What If My Nursing School Isn’t Accredited?
How important is it to attend an accredited nursing school? You may be going through a time where you just found out that your nursing school is not or was not accredited, or you may be reading this because you are thinking of attending a nursing school that is unaccredited. Read on to find out more about how important nursing school accreditation is.
Some questions that students often ask are:
- Can I take the NCLEX if I graduated from a school that was not accredited?
- If I am able to take the NCLEX and pass, will the fact that I graduated from a school that was not accredited affect me in any way during the job-hunting process?
For starters, taking the NCLEX is solely up to your state's Board of Nursing (BON). There are very strict requirements that you have to meet to take the NCLEX exam. These requirements vary from state to state. For more detailed information on what your state requires, visit your state's BON website, give them a call, email them, or set up a time that you can go and speak with someone.
So, can you take the NCLEX if you graduated from a school that was not accredited? The answer is yes and no. Some state boards say as long as you attended a nursing school, got your hours of clinicals in, and received the minimum passing grade, then yes you can take the state board's NCLEX. For those of you who do not know what the NCLEX is, it stands for National Council Licensure Examination. The NCLEX is exactly that, a national exam that every nursing graduate must take to be able to receive their licensure if they pass.
However, you could have graduated from a school that was not accredited, but your state board may choose not to let you take the NCLEX because they feel you have not fulfilled all the necessary requirements during your schooling. Not being able to take the exam is not very likely, but it does happen.
It is always important to look into the school you are planning to attend BEFORE you fully commit yourself, so you can be ready for any issues.
For job searching, there really is no definite answer, although most jobs do prefer that you graduated from an accredited school. If the choice is between you, who did not graduate from an accredited school, and someone else who did graduate from an accredited school, most employers will choose the candidate with the accredited nursing degree.
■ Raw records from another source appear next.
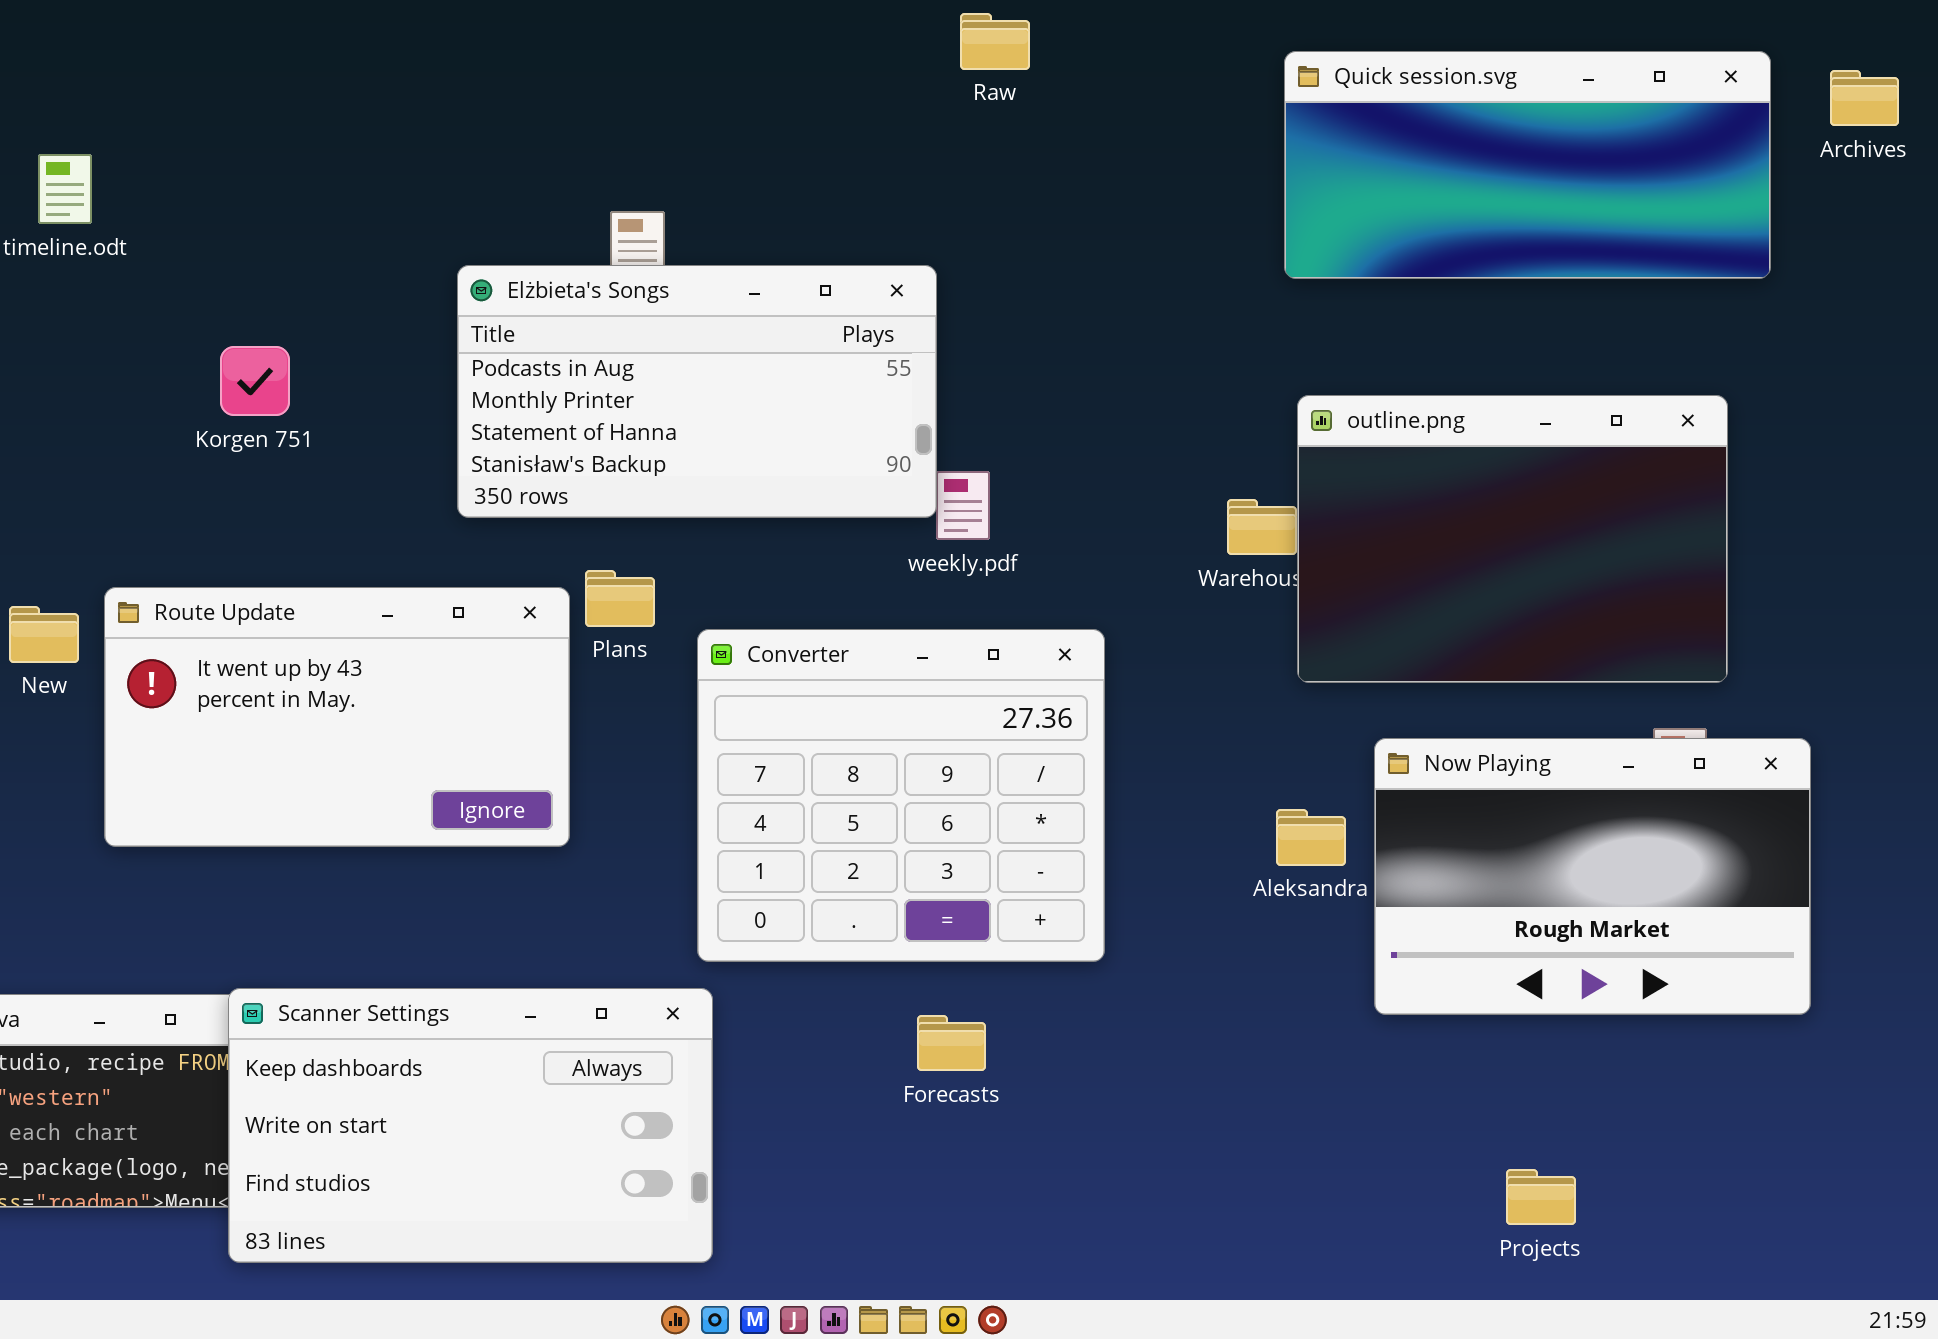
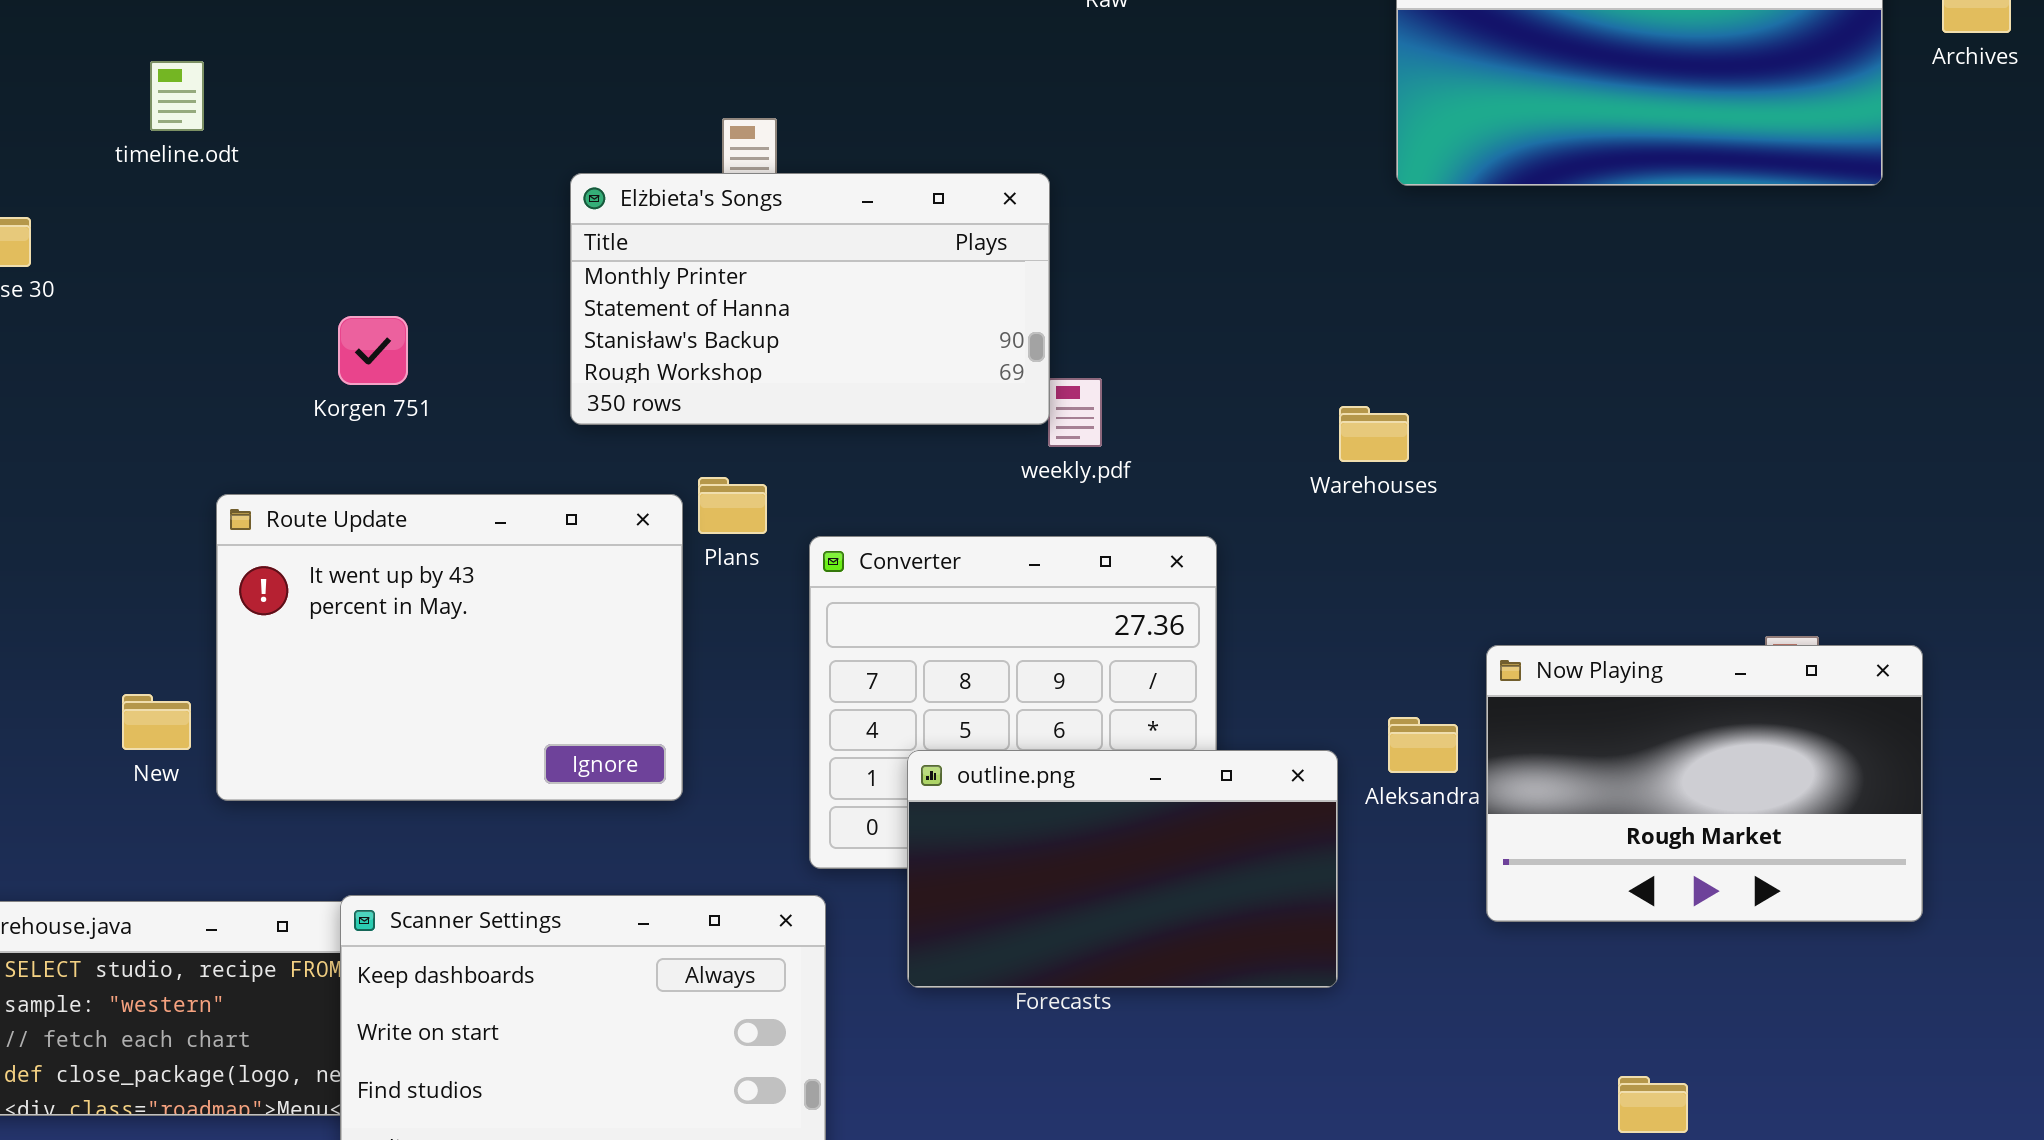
Elżbieta's Songs: [457,265,937,518] -> [570,173,1050,425], scrolled down 1 row
Korgen 751: [220,346,290,416] -> [338,316,408,385], moved
outline.png: [1297,395,1728,683] -> [907,750,1338,988], moved, resized
Route Update: [104,587,570,847] -> [216,494,683,801], resized
New: [9,606,79,663] -> [122,694,191,750], moved

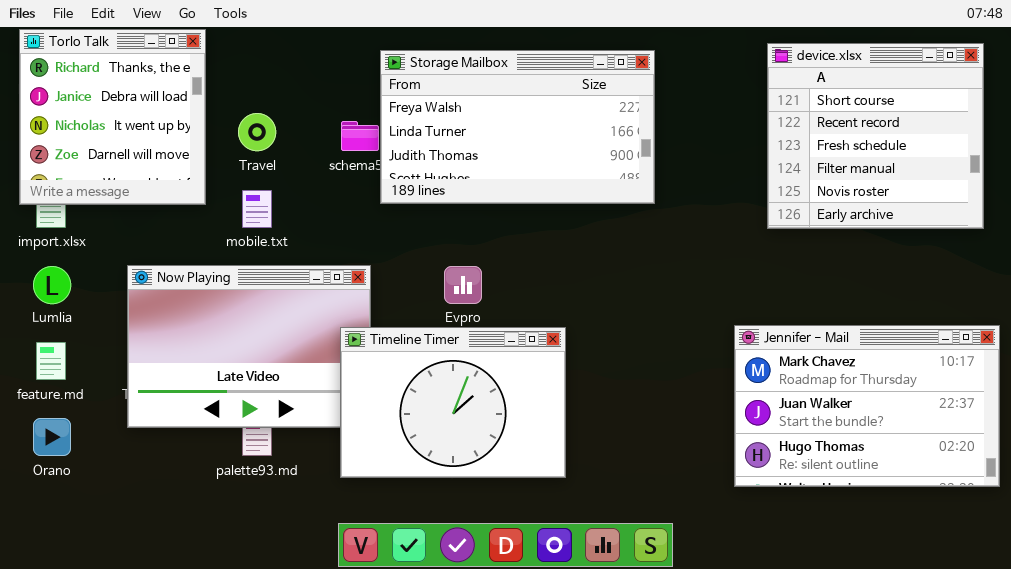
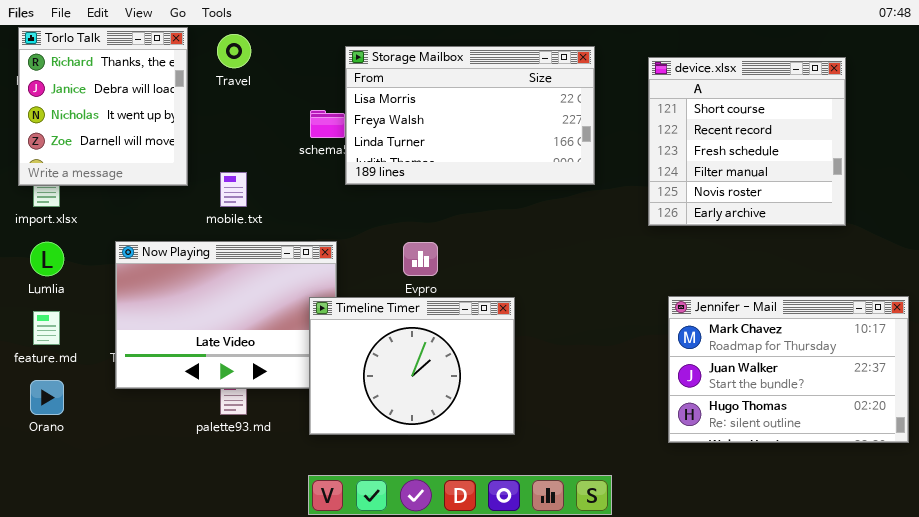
device.xlsx: [767,43,984,229] -> [648,57,846,226], moved
Storage Mailbox: [380,50,655,204] -> [345,46,595,185], scrolled up 1 row
Travel: [238,113,276,151] -> [217,34,251,68], moved

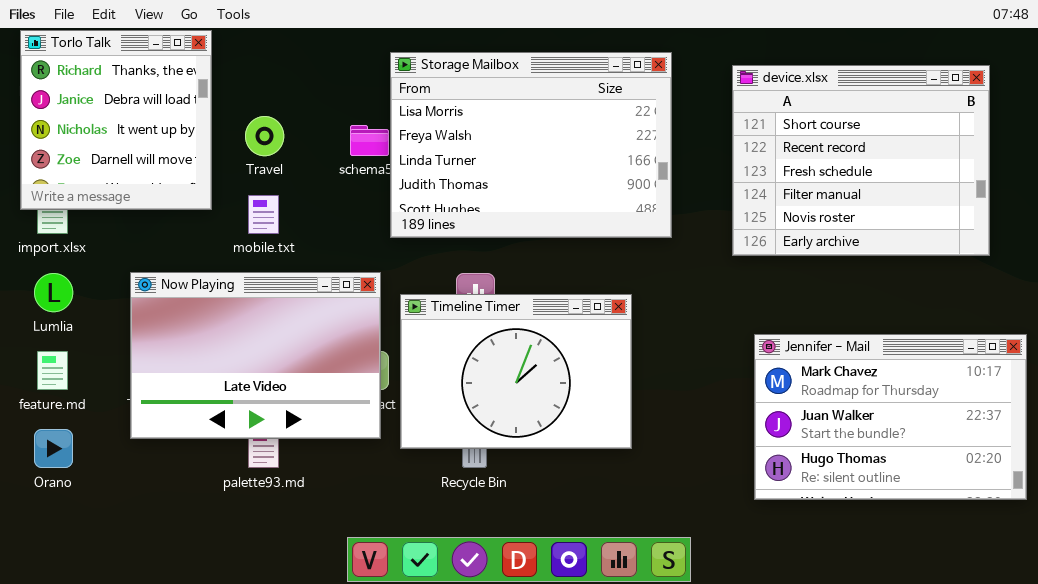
Travel: [217,34,251,68] -> [245,116,284,156], moved
Storage Mailbox: [345,46,595,185] -> [390,52,672,238], resized
device.xlsx: [648,57,846,226] -> [732,65,990,256], resized
Timeline Timer: [309,297,515,435] -> [400,294,632,449], moved

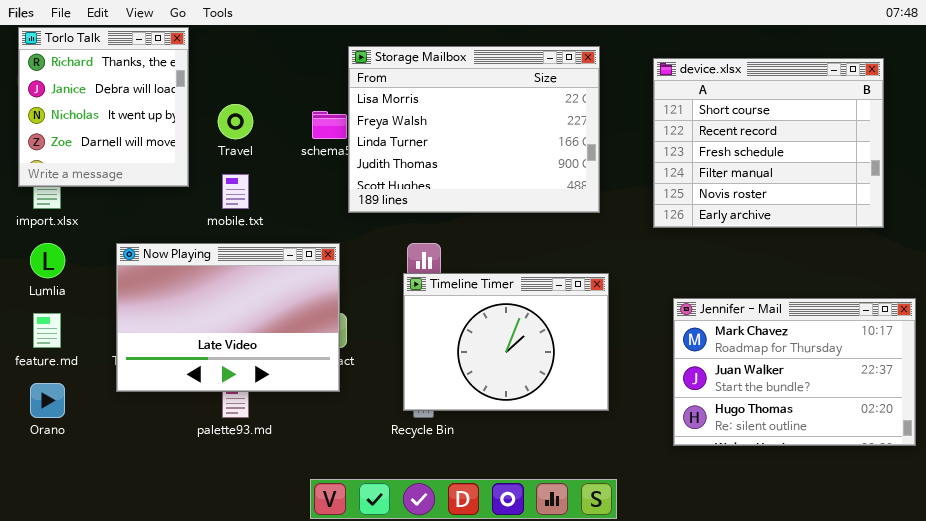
Timeline Timer: [400,294,632,449] -> [403,273,609,411], moved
Let's say you graduated from a school that was not accredited but your state board has granted you permission to take the NCLEX despite this. You'll then have the chance to take the exam and pass to get your license. But, on the stressful side, let's say you graduated from a school that was not accredited but your state board has chosen to deny you from taking the exam. Sadly, you cannot travel from state to state trying to find a state board that will allow you to take the NCLEX despite this setback. For more precise directions, it is best to contact your state's BON, but ultimately you will probably have to attend a school that is accredited with the degree you have chosen.
When your school is accredited, it means that they are operating at an acceptable level according to the accrediting institution, which looks at many factors to assess academic excellence. Different agencies decide on whether they would like to accredit a school or not. The U.S. Secretary of Education has a list of legitimate agencies that can accredit schools. Most nursing programs are accredited through organizations such as the Accreditation Commission for Education in Nursing (ACEN) or the Commission for Collegiate Nursing Education (CCNE). If your school is not accredited, there is no option for you to transfer to a different school because no school will take a transfer from a school that is not credible. Also, if your school is not accredited, you are limited in receiving financial aid funds.
All of these things are very important to think about when choosing a nursing school to attend. Keep in mind the downfalls a non-accredited school can bring. Taking the NCLEX already has strict requirements, so you do not want to add on any stress to the process. Furthermore, it is best to try and attend a school that is credible to save you trouble in the long run. Taking a little time out to do some research will save you both time and money.